Petar Veličković is a Staff Research Scientist at DeepMind, Affiliated Lecturer at the University of Cambridge, and an Associate of Clare Hall, Cambridge. He holds a PhD in Computer Science from the University of Cambridge (Trinity College), obtained under the supervision of Pietro Liò. Petar's research concerns geometric deep learning—devising neural network architectures that respect the invariances and symmetries in data (a topic he's co-written a proto-book about). For his contributions to the area, Petar is recognised as an ELLIS Scholar in the Geometric Deep Learning Program. Within this area, Petar focusses on graph representation learning and its applications in algorithmic reasoning and computational biology. In particular, he is the first author of Graph Attention Networks—a popular convolutional layer for graphs—and Deep Graph Infomax—a popular self-supervised learning pipeline for graphs (featured in ZDNet). Petar's research has been used in substantially improving the travel-time predictions in Google Maps (featured in the CNBC, Endgadget, VentureBeat, CNET, the Verge and ZDNet), and guiding the intuition of mathematicians towards new top-tier theorems and conjectures (featured in Nature, New Scientist, The Independent, Sky News, The Sunday Times and The Conversation).

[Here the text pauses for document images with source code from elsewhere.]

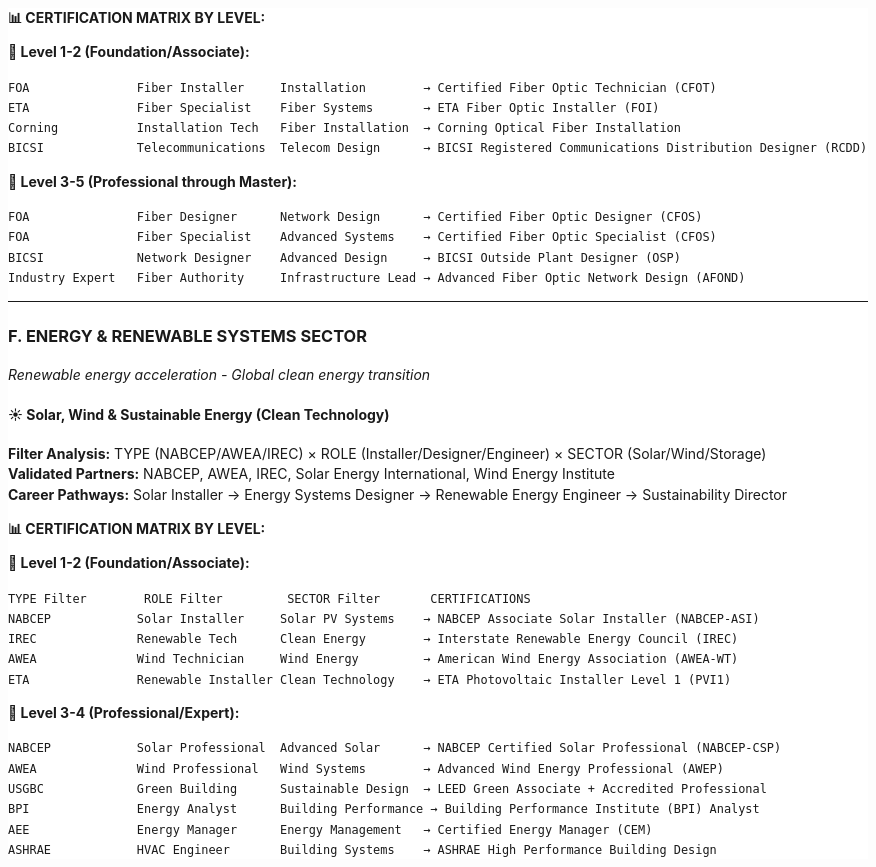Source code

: **📊 CERTIFICATION MATRIX BY LEVEL:**

**🎯 Level 1-2 (Foundation/Associate):**
```
FOA               Fiber Installer     Installation        → Certified Fiber Optic Technician (CFOT)
ETA               Fiber Specialist    Fiber Systems       → ETA Fiber Optic Installer (FOI)
Corning           Installation Tech   Fiber Installation  → Corning Optical Fiber Installation
BICSI             Telecommunications  Telecom Design      → BICSI Registered Communications Distribution Designer (RCDD)
```

**🎯 Level 3-5 (Professional through Master):**
```
FOA               Fiber Designer      Network Design      → Certified Fiber Optic Designer (CFOS)
FOA               Fiber Specialist    Advanced Systems    → Certified Fiber Optic Specialist (CFOS)
BICSI             Network Designer    Advanced Design     → BICSI Outside Plant Designer (OSP)
Industry Expert   Fiber Authority     Infrastructure Lead → Advanced Fiber Optic Network Design (AFOND)
```

---

### **F. ENERGY & RENEWABLE SYSTEMS SECTOR**
*Renewable energy acceleration - Global clean energy transition*

#### **☀️ Solar, Wind & Sustainable Energy (Clean Technology)**
**Filter Analysis:** TYPE (NABCEP/AWEA/IREC) × ROLE (Installer/Designer/Engineer) × SECTOR (Solar/Wind/Storage)  
**Validated Partners:** NABCEP, AWEA, IREC, Solar Energy International, Wind Energy Institute  
**Career Pathways:** Solar Installer → Energy Systems Designer → Renewable Energy Engineer → Sustainability Director

**📊 CERTIFICATION MATRIX BY LEVEL:**

**🎯 Level 1-2 (Foundation/Associate):**
```
TYPE Filter        ROLE Filter         SECTOR Filter       CERTIFICATIONS
NABCEP            Solar Installer     Solar PV Systems    → NABCEP Associate Solar Installer (NABCEP-ASI)
IREC              Renewable Tech      Clean Energy        → Interstate Renewable Energy Council (IREC)
AWEA              Wind Technician     Wind Energy         → American Wind Energy Association (AWEA-WT)
ETA               Renewable Installer Clean Technology    → ETA Photovoltaic Installer Level 1 (PVI1)
```

**🎯 Level 3-4 (Professional/Expert):**
```
NABCEP            Solar Professional  Advanced Solar      → NABCEP Certified Solar Professional (NABCEP-CSP)
AWEA              Wind Professional   Wind Systems        → Advanced Wind Energy Professional (AWEP)
USGBC             Green Building      Sustainable Design  → LEED Green Associate + Accredited Professional
BPI               Energy Analyst      Building Performance → Building Performance Institute (BPI) Analyst
AEE               Energy Manager      Energy Management   → Certified Energy Manager (CEM)
ASHRAE            HVAC Engineer       Building Systems    → ASHRAE High Performance Building Design
```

##### Jessica Hamrick (DeepMind)

Jessica Hamrick is a Senior Research Scientist at DeepMind, where she studies how to build machines that can flexibly build and deploy models of the world as well as humans. Her work combines insights from cognitive science with structured relational architectures, model-based deep reinforcement learning, and planning. Jessica received her Ph.D. in Psychology from UC Berkeley, and her M.Eng. in Computer Science and Engineering from MIT.